## Selected extract
But that metadata! That will be covered in the next post. This is very serious business and will work against Apple’s efforts and the selling ability of every eBook publisher.

2 responses to “iTunes ePub eBooks: Display Options

  1. Jason Weaver

    Mike, Don’t know if you realise but you can change a lot of the metadata by selecting an item and going to File > Get Info. It’s still a fudge, trying to cover music, TV shows, films, etc. But most of the crappy examples you cite above (haggis) are from inconsistent formatting by writers and publishers. It’s the same with music. Most of the time when you import a file, you end up re-formatting the metadata to your own satisfaction or filling in the blanks. I agree that Apple should work on a more elegant solution but the lack of metadata isn’t really their fault. Anyway, have a play with the extra Info options if you haven’t already discovered it. You can change genre and groupings and, once you get the hang of it, make some pretty sophisticated combinations.

  2. If the metadata is just being carried over from Smashwords when the ebooks are sent Apple, Sony, etc. then the problem isn’t the distributors’ fault.

    It’s the authors. Authors & publishers are the ones who input that data.

    You have to choose your keywords wisely, but some will just throw anything in order to have their titles show up in the searches more often.

## Goal of the exercise
Answer these questions about the iTunes ePub eBooks post and its responses:
1. What does the post say will be covered in the next post?
2. Which menu path does Jason Weaver give for changing metadata?
3. According to the second response, who inputs the metadata?
The material after this text is separate from it.

## Supplied entries
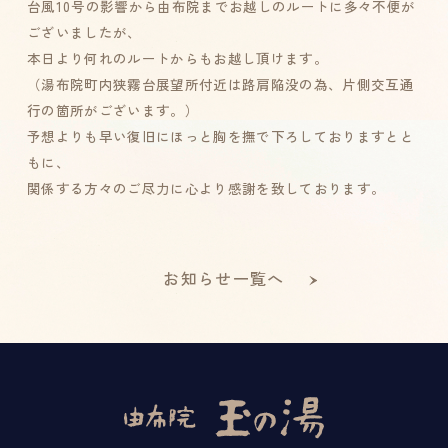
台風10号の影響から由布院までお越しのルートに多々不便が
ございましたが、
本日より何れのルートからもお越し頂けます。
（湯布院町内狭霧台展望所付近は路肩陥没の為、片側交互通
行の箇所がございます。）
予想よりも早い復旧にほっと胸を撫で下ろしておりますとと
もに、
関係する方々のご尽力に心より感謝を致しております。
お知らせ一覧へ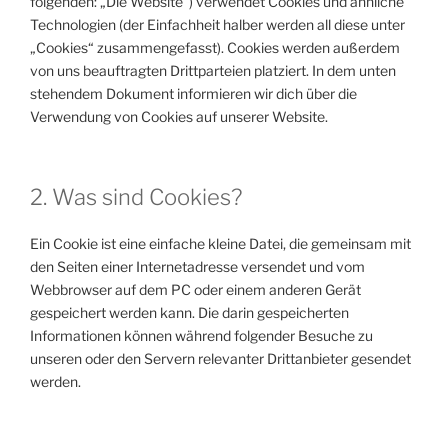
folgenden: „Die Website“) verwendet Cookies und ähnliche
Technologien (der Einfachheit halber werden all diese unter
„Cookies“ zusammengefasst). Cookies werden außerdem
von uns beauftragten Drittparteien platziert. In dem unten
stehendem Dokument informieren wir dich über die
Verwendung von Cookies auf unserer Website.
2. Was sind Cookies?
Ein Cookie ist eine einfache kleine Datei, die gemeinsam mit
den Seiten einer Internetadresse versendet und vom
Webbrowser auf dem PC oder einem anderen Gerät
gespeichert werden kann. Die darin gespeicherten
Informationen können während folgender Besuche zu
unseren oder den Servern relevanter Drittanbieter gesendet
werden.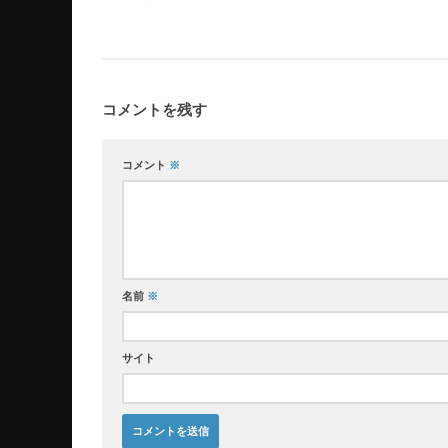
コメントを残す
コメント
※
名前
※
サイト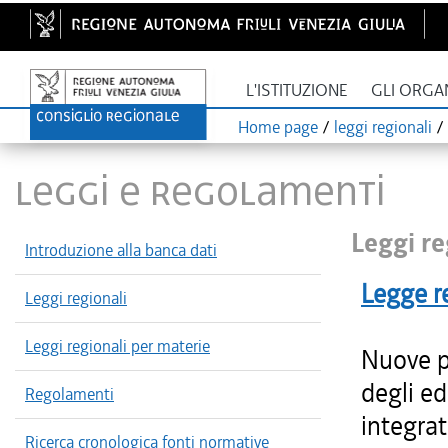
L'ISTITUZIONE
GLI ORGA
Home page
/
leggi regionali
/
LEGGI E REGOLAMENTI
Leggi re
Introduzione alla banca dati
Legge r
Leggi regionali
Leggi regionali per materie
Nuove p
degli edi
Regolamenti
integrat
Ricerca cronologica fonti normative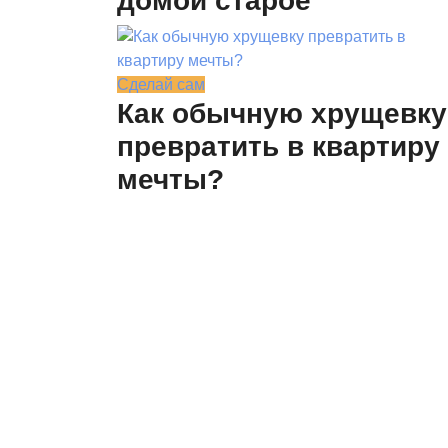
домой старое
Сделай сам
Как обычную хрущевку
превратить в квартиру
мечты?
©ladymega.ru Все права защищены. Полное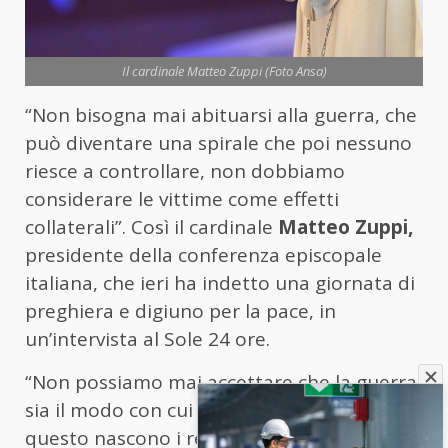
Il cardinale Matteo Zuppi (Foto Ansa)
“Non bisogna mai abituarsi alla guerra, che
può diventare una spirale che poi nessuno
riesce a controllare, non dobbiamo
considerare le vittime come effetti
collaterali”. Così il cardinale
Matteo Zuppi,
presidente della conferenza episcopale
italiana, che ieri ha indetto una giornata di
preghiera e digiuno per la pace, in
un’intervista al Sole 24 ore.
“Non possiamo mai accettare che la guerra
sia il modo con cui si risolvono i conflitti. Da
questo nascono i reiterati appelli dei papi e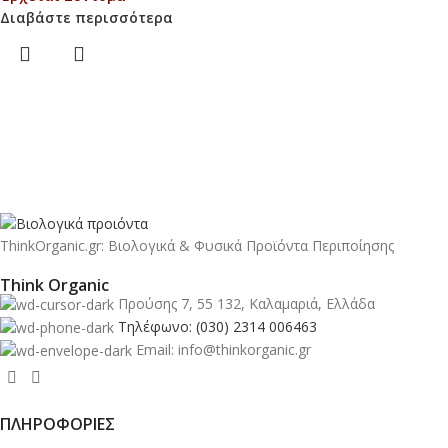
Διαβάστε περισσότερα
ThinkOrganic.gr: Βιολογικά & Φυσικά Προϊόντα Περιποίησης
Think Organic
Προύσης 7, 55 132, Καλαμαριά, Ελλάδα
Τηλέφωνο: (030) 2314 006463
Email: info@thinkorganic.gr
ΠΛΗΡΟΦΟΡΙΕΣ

## Task solution
1. The metadata.
2. File > Get Info.
3. Authors and publishers.